FATE Magazine

Feb 22, 201911 min

A Nocturnal Attack in Southeastern Wisconsin

 A Nocturnal Attack in Southeastern Wisconsin
 

The residents of rural Watertown Township at the top of Jefferson County were alarmed late in January 2009 when an unidentified predator killed a horse on the Saxby farm. The township, a mixture of gentle rolling glacial hills, farmland, and marsh, was on high alert. The farm, three miles southwest of the City of Watertown, was home to Florence “Grannie” Saxby, her great-grandson, James (Jim) Saxby Jr., his wife Amanda, and three of Jim’s children.

I heard about the depredation first hand on Wednesday morning, January 28. I was informed that a cougar had killed one of Amanda’s horses on Monday and was urged to come out to the 80 acre farm located at W5707 County Trunk T.
 

The horse pasture is in front of the barn. The Saxby farmhouse is to the far left. The small creek is visible in the foreground.

============================================================

### ACTIVITIES
1) In the Wisconsin attack article, what is the passage between "The residents of" and "in the foreground.", inclusive, when "cougar" is swapped for "wolf"?
2) Who does the Wisconsin attack article name as living on the Saxby farm?
3) Answer these questions from the Wisconsin attack article:
(a) How far from the City of Watertown is the Saxby farm, and in which direction?
(b) On what day and date did the narrator first hear about the depredation?
(c) What is visible in the foreground of the picture of the farm?
None of the records that follow has any bearing on this work.

============================================================

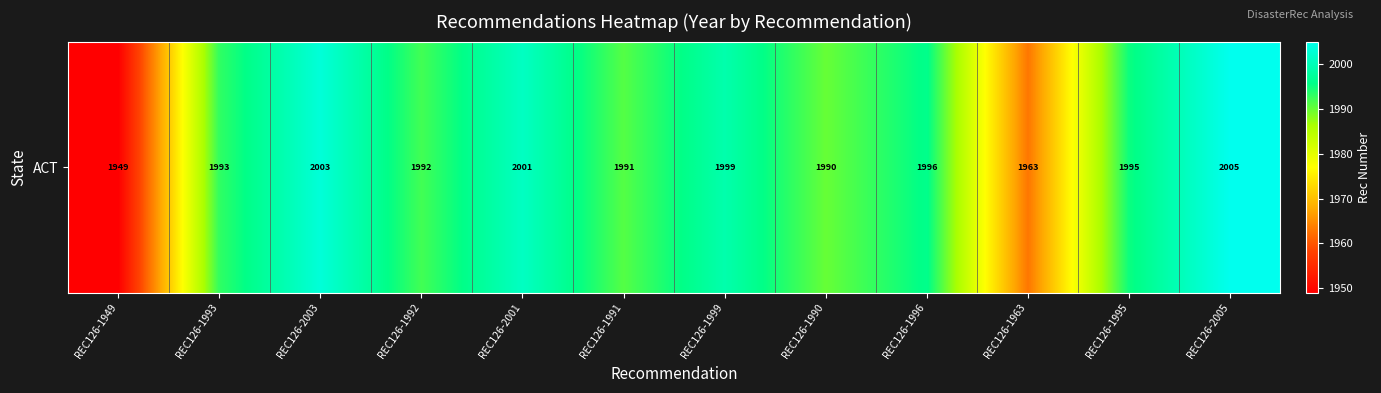

The value at REC126-2005 is 2627. True or false?

False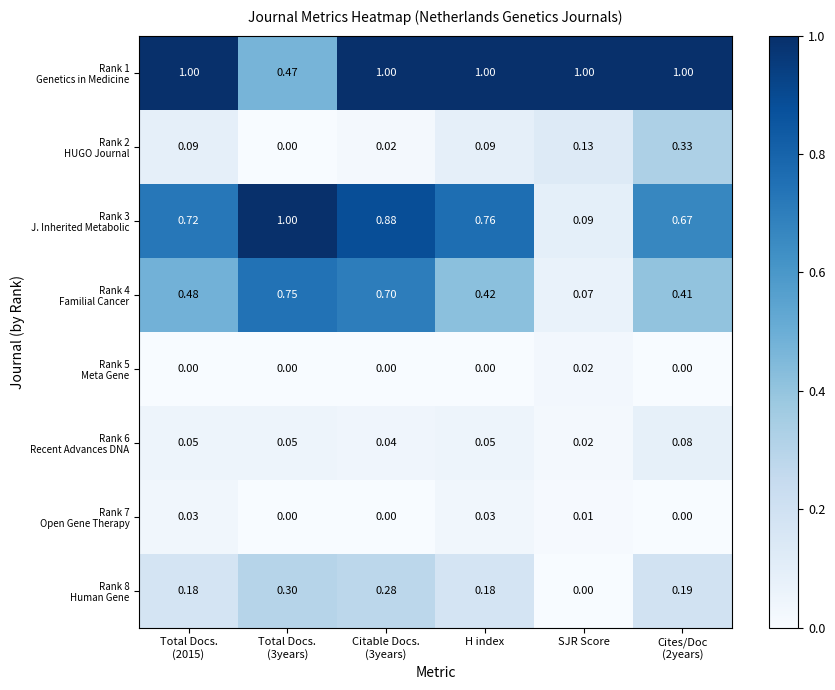

Which series changed the most between H index and SJR Score?

Rank 3 J. Inherited Metabolic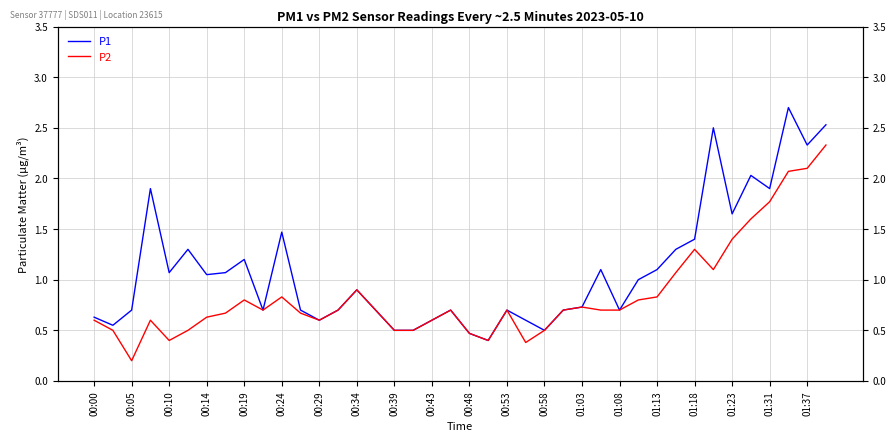

What is the sum of the P1 values at 27 and 00:58?

1.7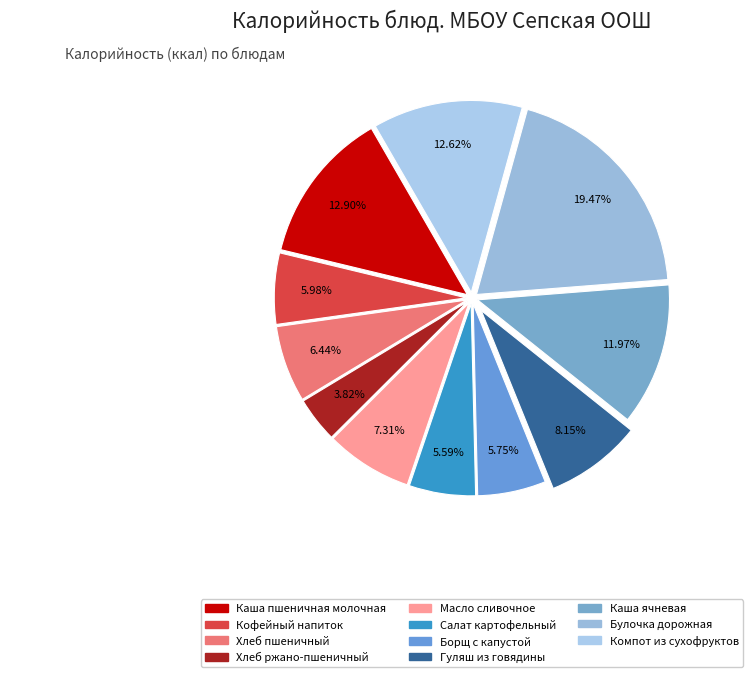

What is the ratio of the value at Компот из сухофруктов to the value at Хлеб пшеничный?

2.0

============================================================

### RESULTS OF THE TASKS
1)
The residents of rural Watertown Township at the top of Jefferson County were alarmed late in January 2009 when an unidentified predator killed a horse on the Saxby farm. The township, a mixture of gentle rolling glacial hills, farmland, and marsh, was on high alert. The farm, three miles southwest of the City of Watertown, was home to Florence “Grannie” Saxby, her great-grandson, James (Jim) Saxby Jr., his wife Amanda, and three of Jim’s children.

I heard about the depredation first hand on Wednesday morning, January 28. I was informed that a wolf had killed one of Amanda’s horses on Monday and was urged to come out to the 80 acre farm located at W5707 County Trunk T.
 

The horse pasture is in front of the barn. The Saxby farmhouse is to the far left. The small creek is visible in the foreground.

2)
Florence "Grannie" Saxby
James (Jim) Saxby Jr.
Amanda

3)
(a) Three miles southwest.
(b) Wednesday morning, January 28.
(c) The small creek.